Cambridge Colleges Play Twister
Who will win?
Tit Hall has been begging to play Twister since the start of term, and finally everyone has relented. St John’s rolls their eyes; they’re too cool for this shit, but they don’t want to be excluded from the gang any more than they already are. Tit Hall decides to be the master of the spinner and ensure that everyone is playing fairly and squarely.
Peterhouse takes a spin of the spinner: left foot red. They’ve already got their right foot on green. They’re very small, and they know they’re never going to be able to reach all that way. They swallow with a loud gulp and say to Tit Hall “Please, sir, I want another spin.” Their paperboy hat has come askew and their little heart is beating faster than a hummingbird’s. “What!” said Tit Hall at length, in a faint voice. “ Please, sir,” replied Peterhouse, “I want another spin.” Tit Hall aimed a blow at Peterhouse’s head with the spinner; pinioned him in his arm; and shrieked aloud for the beadle.

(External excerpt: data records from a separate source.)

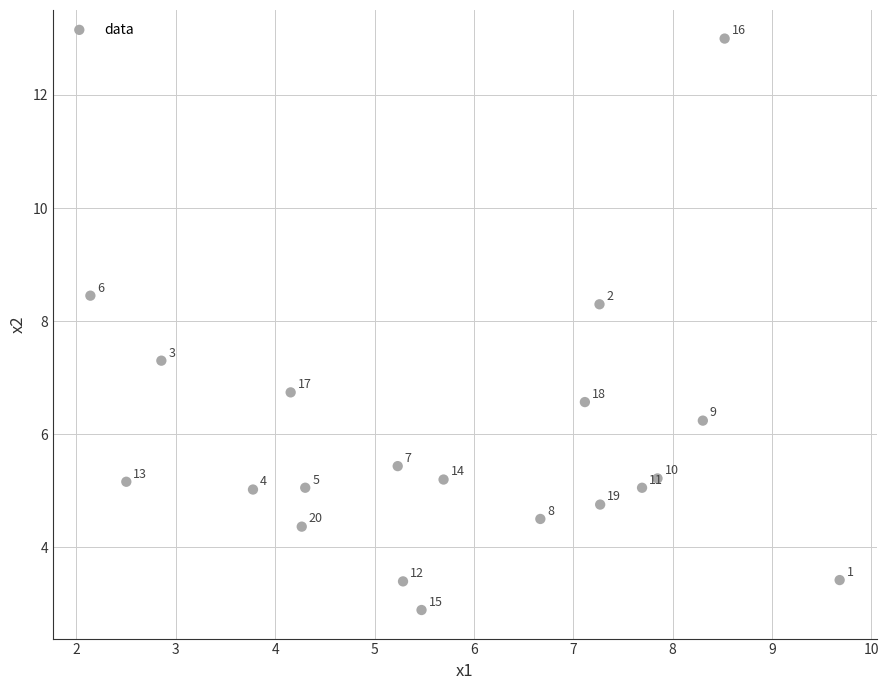

What Y value in the scatter plot is closest to 7?

6.7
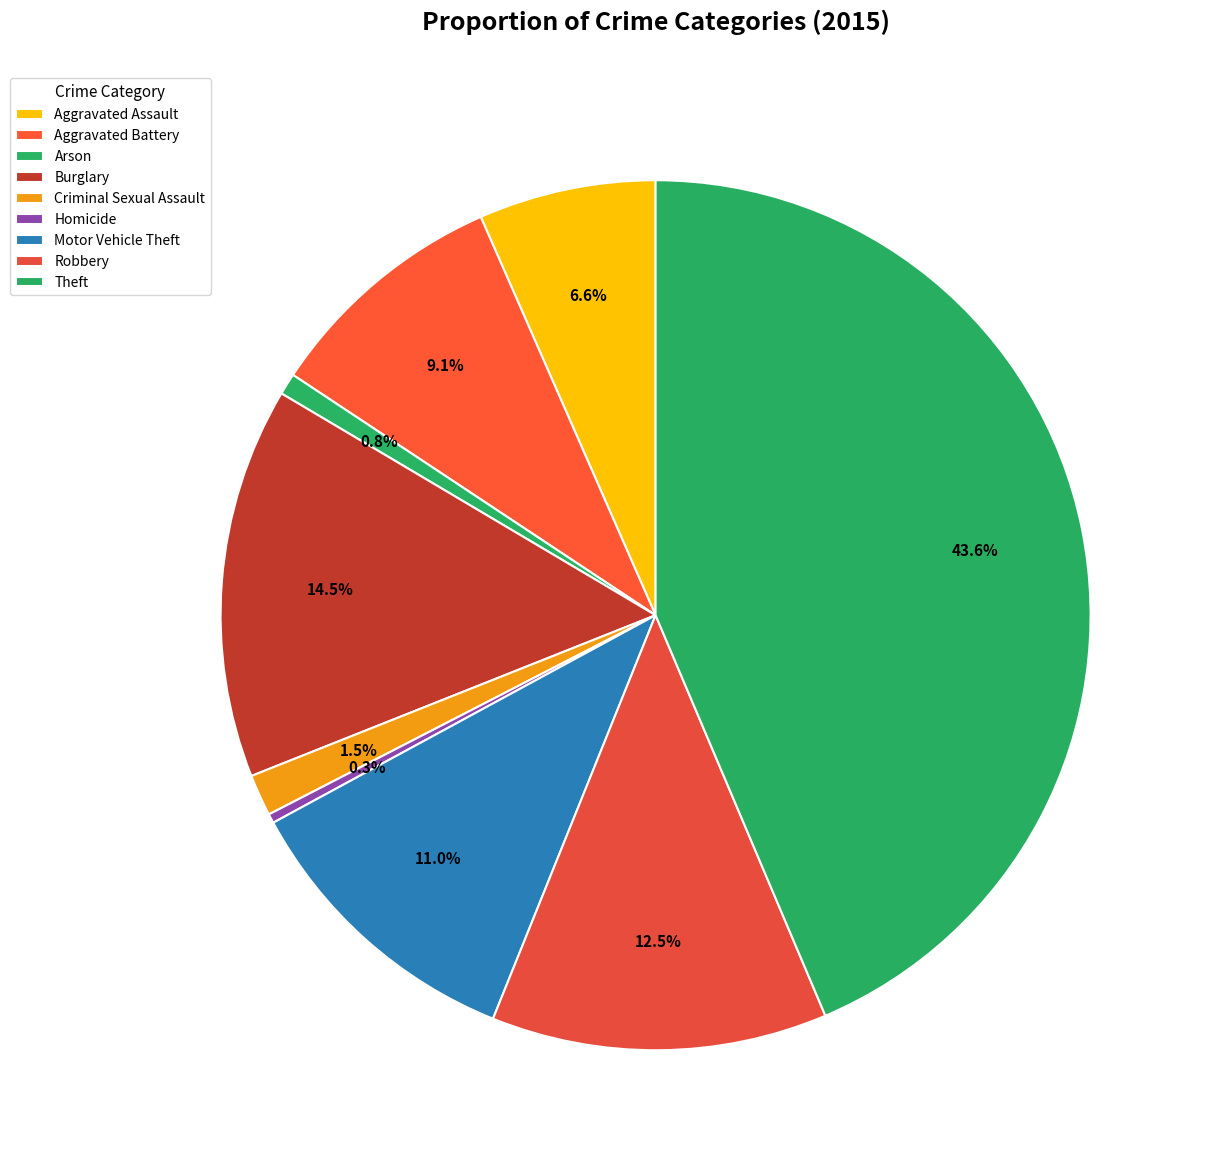

To the nearest percent, what is the average slice percentage?

11%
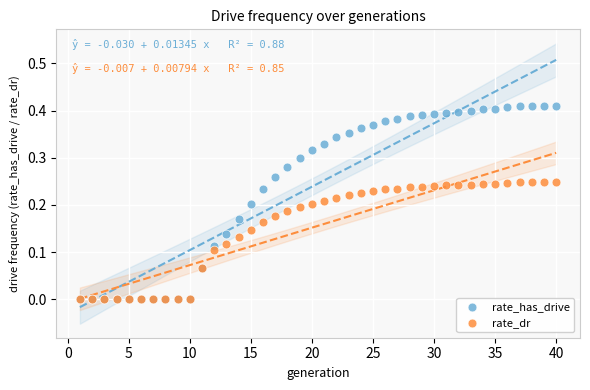

Which series reaches the maximum Y coordinate?

rate_has_drive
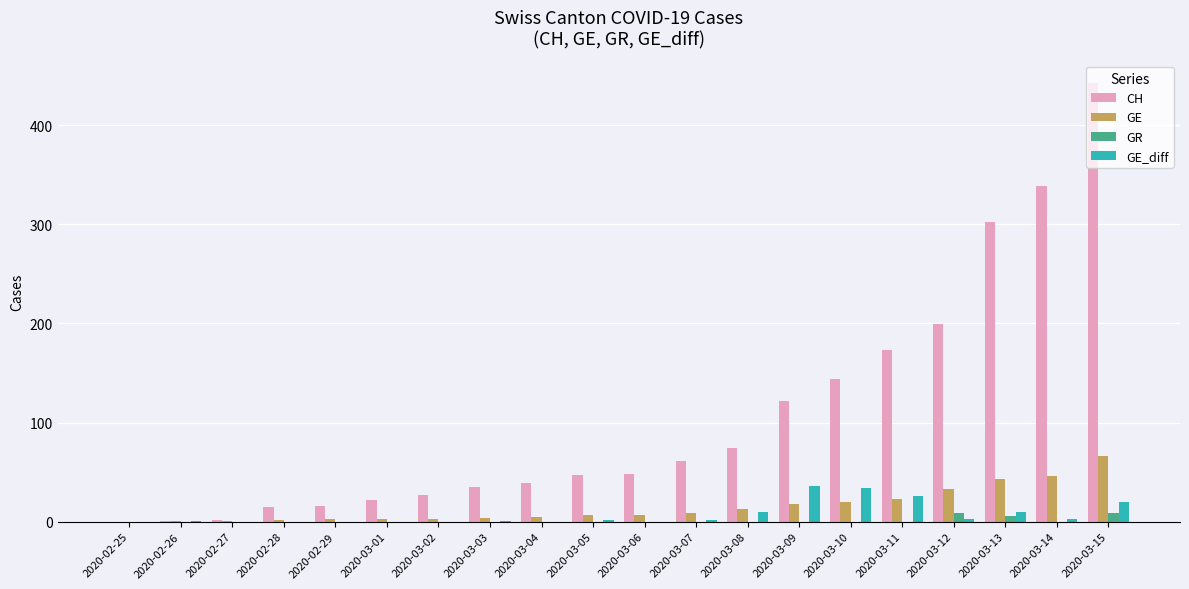

The CH series shows 122 at 2020-03-09. True or false?

True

It seems that Peterhouse is out of the game.
All this time, Jesus has been holding a downward dog-esque pose with their feet on green and their hands on yellow. They’d always had quite sweaty palms – a real nuisance when trying to clamber astride the horse statue in triumph after yet another sporting victory. Their palms are even worse in this game, as the mat is definitely NOT made of the moisture-wicking Lycra they are used to and sweat is beginning to pool on the plastic. The mat is getting slippier and slippier, and despite tensing their very toned abs and biceps, they can feel that they’re about to slip. They lift a hand, wiping it on their trousers and they topple onto Christ’s, who are crab-posing right underneath. They’ve never been so close before. The sexual chemistry is palpable. Jesus Christ, it’s like they were made for each other. They are eliminated and slope off together into a corner.

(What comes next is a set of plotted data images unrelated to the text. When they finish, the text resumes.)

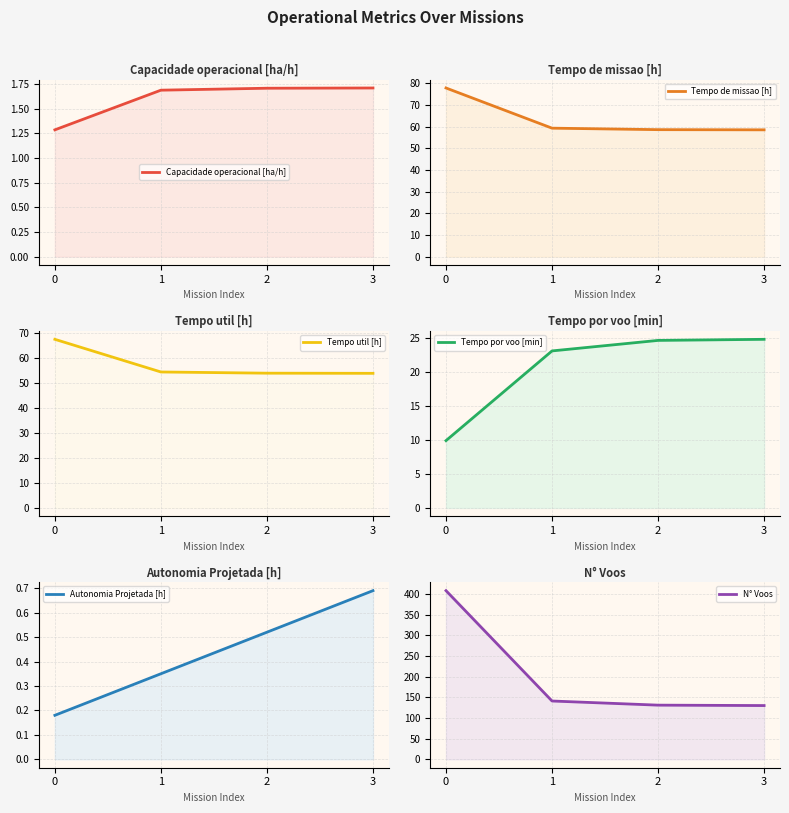

Rank the categories by Tempo de missao [h] value from lowest to highest.

3, 2, 1, 0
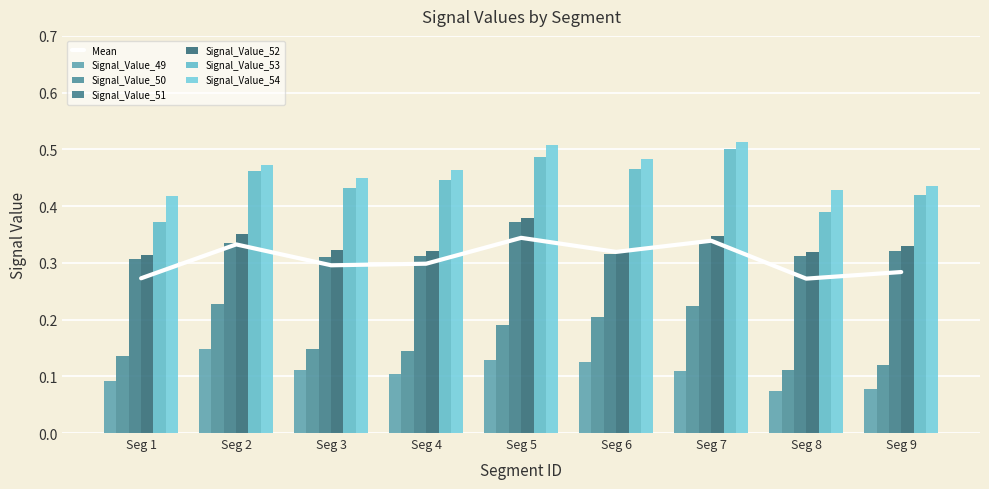

Is it true that Signal_Value_51 equals 0.5 at Seg 8?

False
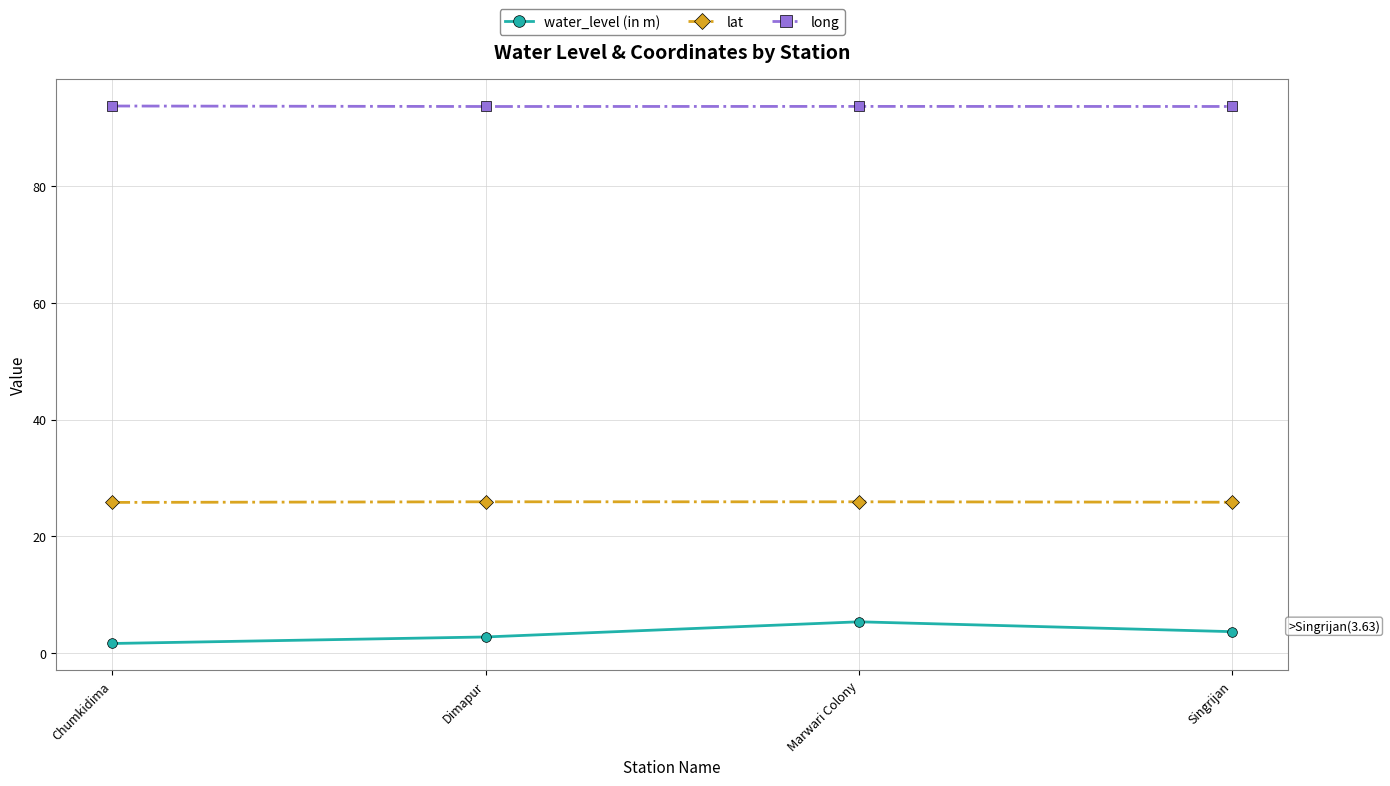

True or false: lat and water_level (in m) intersect in this chart.

False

Clare has always wanted to prove themselves to their bigger and fancier neighbours, especially King’s. They’ve always been in the shadow of King’s, and they are SICK and TIRED of it, arguing that tall and/or wide colleges should really have a handicap. King’s says that Clare never has a handicap when they go bowling even though they have the straightest and longest avenue to bowl down; always getting strikes. Clare makes a snide comment about how King’s always has to go to Long Tall Sally for jeans that will fit over their chapel. The bickering is too much for Fitz, who end the argument by pushing over both Clare and King’s, putting them out of the game.

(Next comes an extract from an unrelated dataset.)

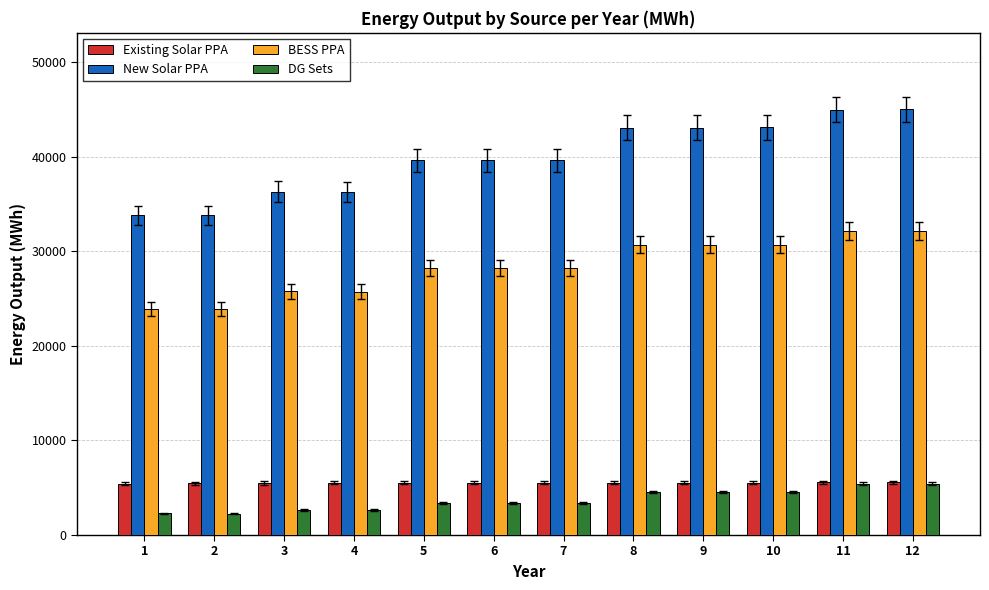

What is the sum of all DG Sets values?

44489.2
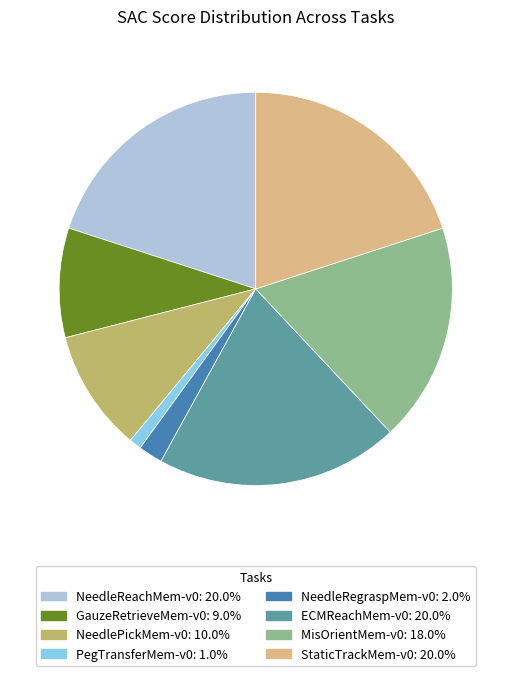

Is there a majority slice in this chart?

No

Peterhouse is gently sobbing in the corner, Jesus and Christ’s are passionately making out in a salty pool of Jesus’ palm sweat, and Clare, King’s and Fitz are all sulking. The other colleges have pissed off in favour of the snack table, and are happily munching away. John’s is the only one left on the mat. “WOULD YOU RATHER GO TO OXFORD THAN JOHN’S NOW?!?” yells John’s in victory. Nobody else is listening.